*AIM OF THE TASK*
Restate the entries below exactly. Images are not part of the copy.
:: DATASET RECORDS
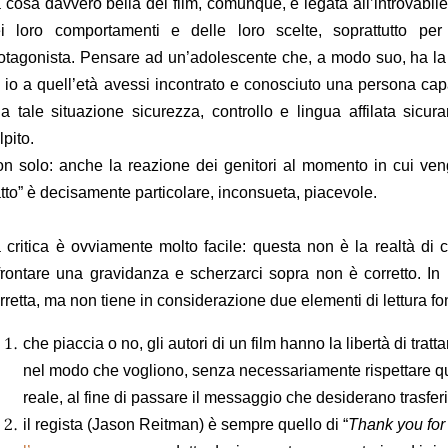
 cosa davvero bella del film, comunque, è legata all’introvabile
i loro comportamenti e delle loro scelte, soprattutto pe
otagonista. Pensare ad un’adolescente che, a modo suo, ha la t
 io a quell’età avessi incontrato e conosciuto una persona cap
a tale situazione sicurezza, controllo e lingua affilata sicu
lpito.
n solo: anche la reazione dei genitori al momento in cui v
atto” è decisamente particolare, inconsueta, piacevole.
 critica è ovviamente molto facile: questa non è la realtà di c
frontare una gravidanza e scherzarci sopra non è corretto. In l
rretta, ma non tiene in considerazione due elementi di lettura f
che piaccia o no, gli autori di un film hanno la libertà di tra
nel modo che vogliono, senza necessariamente rispettare qu
reale, al fine di passare il messaggio che desiderano trasfer
il regista (Jason Reitman) è sempre quello di “
Thank you fo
::::
*FINISHED TASK*
 cosa davvero bella del film, comunque, è legata all’introvabile
i loro comportamenti e delle loro scelte, soprattutto pe
otagonista. Pensare ad un’adolescente che, a modo suo, ha la t
 io a quell’età avessi incontrato e conosciuto una persona cap
a tale situazione sicurezza, controllo e lingua affilata sicu
lpito.
n solo: anche la reazione dei genitori al momento in cui v
atto” è decisamente particolare, inconsueta, piacevole.
 critica è ovviamente molto facile: questa non è la realtà di c
frontare una gravidanza e scherzarci sopra non è corretto. In l
rretta, ma non tiene in considerazione due elementi di lettura f
che piaccia o no, gli autori di un film hanno la libertà di tra
nel modo che vogliono, senza necessariamente rispettare qu
reale, al fine di passare il messaggio che desiderano trasfer
il regista (Jason Reitman) è sempre quello di “
Thank you fo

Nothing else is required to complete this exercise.